(Saved entries)
--

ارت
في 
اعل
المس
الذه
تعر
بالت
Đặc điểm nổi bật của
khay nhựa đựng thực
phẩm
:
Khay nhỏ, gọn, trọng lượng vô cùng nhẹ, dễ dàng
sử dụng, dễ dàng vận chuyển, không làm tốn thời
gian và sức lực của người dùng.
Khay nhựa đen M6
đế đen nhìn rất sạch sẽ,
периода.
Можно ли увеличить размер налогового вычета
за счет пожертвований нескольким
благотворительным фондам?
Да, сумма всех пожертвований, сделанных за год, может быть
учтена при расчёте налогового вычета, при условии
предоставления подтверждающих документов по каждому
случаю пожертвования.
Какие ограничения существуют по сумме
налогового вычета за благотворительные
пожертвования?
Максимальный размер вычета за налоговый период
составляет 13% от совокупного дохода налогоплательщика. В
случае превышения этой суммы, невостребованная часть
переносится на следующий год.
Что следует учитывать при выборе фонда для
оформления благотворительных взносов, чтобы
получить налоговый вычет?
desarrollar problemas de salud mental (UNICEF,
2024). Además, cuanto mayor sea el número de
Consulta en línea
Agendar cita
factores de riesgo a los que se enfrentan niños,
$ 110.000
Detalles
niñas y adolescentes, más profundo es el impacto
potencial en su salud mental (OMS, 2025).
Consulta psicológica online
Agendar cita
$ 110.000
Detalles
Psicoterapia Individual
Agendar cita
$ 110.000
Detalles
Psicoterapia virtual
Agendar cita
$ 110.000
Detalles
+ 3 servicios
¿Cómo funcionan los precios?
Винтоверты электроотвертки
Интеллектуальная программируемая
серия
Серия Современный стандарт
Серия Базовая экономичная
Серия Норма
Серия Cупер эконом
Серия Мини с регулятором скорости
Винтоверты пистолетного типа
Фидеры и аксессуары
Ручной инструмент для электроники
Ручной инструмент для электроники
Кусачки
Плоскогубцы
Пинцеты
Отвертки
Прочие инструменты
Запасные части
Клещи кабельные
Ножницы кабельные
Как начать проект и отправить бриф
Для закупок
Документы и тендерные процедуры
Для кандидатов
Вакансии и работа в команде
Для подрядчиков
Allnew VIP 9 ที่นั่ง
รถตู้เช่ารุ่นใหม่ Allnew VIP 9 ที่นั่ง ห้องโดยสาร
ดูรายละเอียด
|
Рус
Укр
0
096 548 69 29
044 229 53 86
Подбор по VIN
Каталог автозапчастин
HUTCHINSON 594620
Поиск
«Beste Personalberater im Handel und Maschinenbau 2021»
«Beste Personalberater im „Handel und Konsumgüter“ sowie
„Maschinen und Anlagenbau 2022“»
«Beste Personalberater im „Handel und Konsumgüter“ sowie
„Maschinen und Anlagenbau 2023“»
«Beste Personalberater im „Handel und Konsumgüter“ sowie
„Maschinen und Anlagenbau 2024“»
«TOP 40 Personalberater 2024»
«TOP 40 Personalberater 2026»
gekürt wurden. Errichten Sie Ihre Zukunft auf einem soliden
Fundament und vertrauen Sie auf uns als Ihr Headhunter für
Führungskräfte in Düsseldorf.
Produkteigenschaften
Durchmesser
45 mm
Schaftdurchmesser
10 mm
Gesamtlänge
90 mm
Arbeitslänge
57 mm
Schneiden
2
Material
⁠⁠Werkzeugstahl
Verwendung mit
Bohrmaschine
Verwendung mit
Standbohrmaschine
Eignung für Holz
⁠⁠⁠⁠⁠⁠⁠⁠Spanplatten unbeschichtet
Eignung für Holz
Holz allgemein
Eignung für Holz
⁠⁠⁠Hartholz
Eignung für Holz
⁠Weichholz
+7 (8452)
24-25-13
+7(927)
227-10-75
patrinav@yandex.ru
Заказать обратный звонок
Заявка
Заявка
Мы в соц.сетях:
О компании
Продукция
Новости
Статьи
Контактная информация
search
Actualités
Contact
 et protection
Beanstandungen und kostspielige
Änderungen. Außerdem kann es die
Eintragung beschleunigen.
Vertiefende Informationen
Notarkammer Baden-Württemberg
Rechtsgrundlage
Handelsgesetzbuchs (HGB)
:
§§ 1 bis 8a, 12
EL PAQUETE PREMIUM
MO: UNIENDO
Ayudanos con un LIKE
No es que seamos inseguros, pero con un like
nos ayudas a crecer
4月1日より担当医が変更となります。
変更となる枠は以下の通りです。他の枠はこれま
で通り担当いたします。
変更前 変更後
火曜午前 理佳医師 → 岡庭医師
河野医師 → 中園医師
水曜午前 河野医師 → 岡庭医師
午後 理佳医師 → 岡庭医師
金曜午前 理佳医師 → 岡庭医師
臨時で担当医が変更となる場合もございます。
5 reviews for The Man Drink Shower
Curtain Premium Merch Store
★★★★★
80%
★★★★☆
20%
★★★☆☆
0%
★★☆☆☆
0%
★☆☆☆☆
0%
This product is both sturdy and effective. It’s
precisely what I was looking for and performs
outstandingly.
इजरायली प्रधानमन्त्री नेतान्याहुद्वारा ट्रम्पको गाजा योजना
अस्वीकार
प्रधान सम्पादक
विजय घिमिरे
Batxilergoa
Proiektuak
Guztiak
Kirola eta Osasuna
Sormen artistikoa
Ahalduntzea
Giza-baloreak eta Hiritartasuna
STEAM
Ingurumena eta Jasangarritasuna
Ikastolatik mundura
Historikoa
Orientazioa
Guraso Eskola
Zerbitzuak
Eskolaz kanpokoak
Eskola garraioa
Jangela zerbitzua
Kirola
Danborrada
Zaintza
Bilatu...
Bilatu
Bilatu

--

__Required work__.
Send back every entry precisely as given.

__Task answer__.
ارت
في 
اعل
المس
الذه
تعر
بالت
Đặc điểm nổi bật của
khay nhựa đựng thực
phẩm
:
Khay nhỏ, gọn, trọng lượng vô cùng nhẹ, dễ dàng
sử dụng, dễ dàng vận chuyển, không làm tốn thời
gian và sức lực của người dùng.
Khay nhựa đen M6
đế đen nhìn rất sạch sẽ,
периода.
Можно ли увеличить размер налогового вычета
за счет пожертвований нескольким
благотворительным фондам?
Да, сумма всех пожертвований, сделанных за год, может быть
учтена при расчёте налогового вычета, при условии
предоставления подтверждающих документов по каждому
случаю пожертвования.
Какие ограничения существуют по сумме
налогового вычета за благотворительные
пожертвования?
Максимальный размер вычета за налоговый период
составляет 13% от совокупного дохода налогоплательщика. В
случае превышения этой суммы, невостребованная часть
переносится на следующий год.
Что следует учитывать при выборе фонда для
оформления благотворительных взносов, чтобы
получить налоговый вычет?
desarrollar problemas de salud mental (UNICEF,
2024). Además, cuanto mayor sea el número de
Consulta en línea
Agendar cita
factores de riesgo a los que se enfrentan niños,
$ 110.000
Detalles
niñas y adolescentes, más profundo es el impacto
potencial en su salud mental (OMS, 2025).
Consulta psicológica online
Agendar cita
$ 110.000
Detalles
Psicoterapia Individual
Agendar cita
$ 110.000
Detalles
Psicoterapia virtual
Agendar cita
$ 110.000
Detalles
+ 3 servicios
¿Cómo funcionan los precios?
Винтоверты электроотвертки
Интеллектуальная программируемая
серия
Серия Современный стандарт
Серия Базовая экономичная
Серия Норма
Серия Cупер эконом
Серия Мини с регулятором скорости
Винтоверты пистолетного типа
Фидеры и аксессуары
Ручной инструмент для электроники
Ручной инструмент для электроники
Кусачки
Плоскогубцы
Пинцеты
Отвертки
Прочие инструменты
Запасные части
Клещи кабельные
Ножницы кабельные
Как начать проект и отправить бриф
Для закупок
Документы и тендерные процедуры
Для кандидатов
Вакансии и работа в команде
Для подрядчиков
Allnew VIP 9 ที่นั่ง
รถตู้เช่ารุ่นใหม่ Allnew VIP 9 ที่นั่ง ห้องโดยสาร
ดูรายละเอียด
|
Рус
Укр
0
096 548 69 29
044 229 53 86
Подбор по VIN
Каталог автозапчастин
HUTCHINSON 594620
Поиск
«Beste Personalberater im Handel und Maschinenbau 2021»
«Beste Personalberater im „Handel und Konsumgüter“ sowie
„Maschinen und Anlagenbau 2022“»
«Beste Personalberater im „Handel und Konsumgüter“ sowie
„Maschinen und Anlagenbau 2023“»
«Beste Personalberater im „Handel und Konsumgüter“ sowie
„Maschinen und Anlagenbau 2024“»
«TOP 40 Personalberater 2024»
«TOP 40 Personalberater 2026»
gekürt wurden. Errichten Sie Ihre Zukunft auf einem soliden
Fundament und vertrauen Sie auf uns als Ihr Headhunter für
Führungskräfte in Düsseldorf.
Produkteigenschaften
Durchmesser
45 mm
Schaftdurchmesser
10 mm
Gesamtlänge
90 mm
Arbeitslänge
57 mm
Schneiden
2
Material
⁠⁠Werkzeugstahl
Verwendung mit
Bohrmaschine
Verwendung mit
Standbohrmaschine
Eignung für Holz
⁠⁠⁠⁠⁠⁠⁠⁠Spanplatten unbeschichtet
Eignung für Holz
Holz allgemein
Eignung für Holz
⁠⁠⁠Hartholz
Eignung für Holz
⁠Weichholz
+7 (8452)
24-25-13
+7(927)
227-10-75
patrinav@yandex.ru
Заказать обратный звонок
Заявка
Заявка
Мы в соц.сетях:
О компании
Продукция
Новости
Статьи
Контактная информация
search
Actualités
Contact
 et protection
Beanstandungen und kostspielige
Änderungen. Außerdem kann es die
Eintragung beschleunigen.
Vertiefende Informationen
Notarkammer Baden-Württemberg
Rechtsgrundlage
Handelsgesetzbuchs (HGB)
:
§§ 1 bis 8a, 12
EL PAQUETE PREMIUM
MO: UNIENDO
Ayudanos con un LIKE
No es que seamos inseguros, pero con un like
nos ayudas a crecer
4月1日より担当医が変更となります。
変更となる枠は以下の通りです。他の枠はこれま
で通り担当いたします。
変更前 変更後
火曜午前 理佳医師 → 岡庭医師
河野医師 → 中園医師
水曜午前 河野医師 → 岡庭医師
午後 理佳医師 → 岡庭医師
金曜午前 理佳医師 → 岡庭医師
臨時で担当医が変更となる場合もございます。
5 reviews for The Man Drink Shower
Curtain Premium Merch Store
★★★★★
80%
★★★★☆
20%
★★★☆☆
0%
★★☆☆☆
0%
★☆☆☆☆
0%
This product is both sturdy and effective. It’s
precisely what I was looking for and performs
outstandingly.
इजरायली प्रधानमन्त्री नेतान्याहुद्वारा ट्रम्पको गाजा योजना
अस्वीकार
प्रधान सम्पादक
विजय घिमिरे
Batxilergoa
Proiektuak
Guztiak
Kirola eta Osasuna
Sormen artistikoa
Ahalduntzea
Giza-baloreak eta Hiritartasuna
STEAM
Ingurumena eta Jasangarritasuna
Ikastolatik mundura
Historikoa
Orientazioa
Guraso Eskola
Zerbitzuak
Eskolaz kanpokoak
Eskola garraioa
Jangela zerbitzua
Kirola
Danborrada
Zaintza
Bilatu...
Bilatu
Bilatu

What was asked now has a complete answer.